The first substantive chapter explores the policy changes people expect from elections, and how those expectations influence the decision to vote. There I study voters' beliefs about what candidates would actually do if given political power. I first find that public respondents likely underestimate the impediments that the separation of power poses to policy change. Just before the 2020 election, these general population respondents expected much more legislation than political scientists completing an identical survey. Second, among the general public, there was a 16 percentage point difference between voters and non-voters in expectations for policy change resulting from the election. Most importantly, these high expectations predicted validated voter turnout better than education, identifying as a Democrat or as a Republican (as well as partisan strength and ideology), having voted in 2016, and political interest. These results support explanations for the decision to turnout which center on the benefits, whether individual or social, that people believe their preferred candidate will deliver.
Next, Chapter 3 argues that a psychological bias called focalism contributes to an overestimation of the differences between political candidates, which in turn increases participation and polarization. Focalism causes people to confuse the allocation of attention to things with the importance of those things. Because attention to politics typically centers on conflict, the result is an exaggeration of differences across the partisan divide. I test this intuition using an experimental design that provides all respondents with all of the information they need to estimate how much Joe Biden and Donald Trump objectively disagreed on policy positions just before the 2020 election. I find that shifting attention – towards either those positions the candidates agreed or disagreed with each other on – influences beliefs about the differences between candidates. The effect exceeds that of identifying as a Democrat or as a Republican. Beyond those perceptions, focalism increases turnout intentions, perceptions of election importance, negative feelings towards the out-candidate, and affective polarization.

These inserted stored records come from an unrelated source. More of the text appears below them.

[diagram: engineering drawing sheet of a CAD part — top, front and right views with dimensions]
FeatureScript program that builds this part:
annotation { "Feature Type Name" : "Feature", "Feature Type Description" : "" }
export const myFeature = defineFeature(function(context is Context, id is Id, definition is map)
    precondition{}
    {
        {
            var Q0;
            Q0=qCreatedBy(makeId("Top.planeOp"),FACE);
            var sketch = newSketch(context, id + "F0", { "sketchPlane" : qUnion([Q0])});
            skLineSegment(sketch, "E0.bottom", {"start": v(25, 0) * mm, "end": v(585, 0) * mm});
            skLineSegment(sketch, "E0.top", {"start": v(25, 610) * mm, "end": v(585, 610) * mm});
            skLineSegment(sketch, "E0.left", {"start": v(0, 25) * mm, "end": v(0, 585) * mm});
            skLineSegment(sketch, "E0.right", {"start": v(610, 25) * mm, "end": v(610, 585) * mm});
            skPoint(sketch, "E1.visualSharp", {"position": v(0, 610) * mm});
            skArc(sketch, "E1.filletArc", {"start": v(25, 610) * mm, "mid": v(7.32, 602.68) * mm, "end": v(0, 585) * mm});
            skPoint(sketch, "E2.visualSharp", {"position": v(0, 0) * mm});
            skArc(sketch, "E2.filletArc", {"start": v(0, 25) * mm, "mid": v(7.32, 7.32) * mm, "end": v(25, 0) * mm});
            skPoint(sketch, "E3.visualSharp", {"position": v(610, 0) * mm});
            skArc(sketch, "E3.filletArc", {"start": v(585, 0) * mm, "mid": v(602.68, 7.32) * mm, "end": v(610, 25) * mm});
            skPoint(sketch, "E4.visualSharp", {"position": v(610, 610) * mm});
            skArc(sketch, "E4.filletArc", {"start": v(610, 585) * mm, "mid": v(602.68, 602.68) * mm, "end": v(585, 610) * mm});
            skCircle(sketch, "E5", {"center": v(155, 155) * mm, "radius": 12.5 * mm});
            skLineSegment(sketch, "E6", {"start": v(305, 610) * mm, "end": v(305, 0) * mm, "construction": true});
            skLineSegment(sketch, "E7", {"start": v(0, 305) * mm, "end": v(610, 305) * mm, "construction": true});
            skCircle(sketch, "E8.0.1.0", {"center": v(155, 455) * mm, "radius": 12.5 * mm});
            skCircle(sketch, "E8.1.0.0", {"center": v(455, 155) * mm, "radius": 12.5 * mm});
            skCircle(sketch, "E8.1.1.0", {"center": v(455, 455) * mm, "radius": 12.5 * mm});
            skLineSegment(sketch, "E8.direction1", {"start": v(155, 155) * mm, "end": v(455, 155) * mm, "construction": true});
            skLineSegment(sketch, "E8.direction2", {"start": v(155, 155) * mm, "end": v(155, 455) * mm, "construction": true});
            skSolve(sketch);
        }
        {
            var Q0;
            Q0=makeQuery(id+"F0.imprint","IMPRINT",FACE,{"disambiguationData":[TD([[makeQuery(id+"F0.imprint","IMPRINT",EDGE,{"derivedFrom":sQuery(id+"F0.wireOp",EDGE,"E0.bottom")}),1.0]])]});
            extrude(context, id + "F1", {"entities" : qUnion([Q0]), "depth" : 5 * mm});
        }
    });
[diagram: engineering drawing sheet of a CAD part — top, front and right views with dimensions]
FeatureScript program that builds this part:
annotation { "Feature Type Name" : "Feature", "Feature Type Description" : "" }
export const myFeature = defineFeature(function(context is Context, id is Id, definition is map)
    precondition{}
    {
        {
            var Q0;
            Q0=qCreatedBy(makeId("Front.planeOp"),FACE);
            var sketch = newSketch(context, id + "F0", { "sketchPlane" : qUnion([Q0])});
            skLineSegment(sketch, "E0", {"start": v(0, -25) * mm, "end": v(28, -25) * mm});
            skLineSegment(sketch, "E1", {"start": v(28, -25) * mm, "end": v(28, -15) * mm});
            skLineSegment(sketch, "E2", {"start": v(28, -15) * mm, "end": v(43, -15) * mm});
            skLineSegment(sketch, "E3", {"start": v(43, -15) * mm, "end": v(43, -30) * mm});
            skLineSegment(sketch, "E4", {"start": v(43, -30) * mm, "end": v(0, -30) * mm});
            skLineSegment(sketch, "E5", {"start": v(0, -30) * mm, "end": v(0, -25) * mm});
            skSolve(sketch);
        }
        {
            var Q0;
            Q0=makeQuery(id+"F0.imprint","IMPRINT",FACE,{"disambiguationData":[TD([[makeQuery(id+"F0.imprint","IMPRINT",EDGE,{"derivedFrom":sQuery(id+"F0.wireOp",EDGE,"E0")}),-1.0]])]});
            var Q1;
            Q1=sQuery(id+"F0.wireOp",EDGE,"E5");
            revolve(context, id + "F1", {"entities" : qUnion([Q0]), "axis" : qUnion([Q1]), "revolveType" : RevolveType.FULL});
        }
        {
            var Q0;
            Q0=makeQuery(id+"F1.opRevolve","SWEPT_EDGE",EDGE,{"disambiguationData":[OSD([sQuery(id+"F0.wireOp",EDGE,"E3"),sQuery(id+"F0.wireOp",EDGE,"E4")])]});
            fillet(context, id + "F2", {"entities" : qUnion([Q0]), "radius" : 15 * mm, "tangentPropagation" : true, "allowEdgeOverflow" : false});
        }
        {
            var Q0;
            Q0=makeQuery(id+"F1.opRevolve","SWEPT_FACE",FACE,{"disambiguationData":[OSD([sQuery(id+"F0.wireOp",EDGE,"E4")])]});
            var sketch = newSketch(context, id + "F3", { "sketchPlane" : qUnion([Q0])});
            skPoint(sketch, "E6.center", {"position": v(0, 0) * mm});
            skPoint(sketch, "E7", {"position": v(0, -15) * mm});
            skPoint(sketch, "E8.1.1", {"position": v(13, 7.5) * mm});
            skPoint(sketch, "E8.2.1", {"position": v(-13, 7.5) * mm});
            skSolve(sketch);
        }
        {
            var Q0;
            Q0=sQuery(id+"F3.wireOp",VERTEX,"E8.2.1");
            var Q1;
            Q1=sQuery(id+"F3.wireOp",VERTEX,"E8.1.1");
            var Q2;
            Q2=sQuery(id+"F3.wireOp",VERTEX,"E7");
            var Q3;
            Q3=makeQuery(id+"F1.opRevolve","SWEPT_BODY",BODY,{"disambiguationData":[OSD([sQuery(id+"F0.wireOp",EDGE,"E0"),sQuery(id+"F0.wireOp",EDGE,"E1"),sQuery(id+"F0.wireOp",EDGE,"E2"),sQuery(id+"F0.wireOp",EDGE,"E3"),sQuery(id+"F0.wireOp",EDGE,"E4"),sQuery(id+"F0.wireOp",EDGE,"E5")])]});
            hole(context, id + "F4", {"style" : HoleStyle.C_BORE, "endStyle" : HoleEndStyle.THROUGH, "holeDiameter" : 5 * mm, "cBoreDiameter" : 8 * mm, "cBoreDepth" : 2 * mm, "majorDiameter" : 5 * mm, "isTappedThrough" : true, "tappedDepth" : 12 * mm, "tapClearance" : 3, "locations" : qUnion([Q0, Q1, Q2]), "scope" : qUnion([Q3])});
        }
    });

Finally, Chapter 4 attempts to moderate people's expectations using a series of real-world experiments. That final essay asks: would learning about coverage biases as people learn about the news soften people's beliefs about how different Democrats and Republicans are? To test this question, I use two experiments, one of which recruited participants to consume news covering the full population of partisan and non-partisan sources and the second of which randomized coverage among a sample predisposed to change their minds. I find that giving people the tools to understand media bias does give people the opportunity to choose to consume centrist news. Exploring app-use data, I show that people who explicitly choose to engage with stories favored by these moderate sources stories while avoiding stories favored by partisan sources feel less polarized.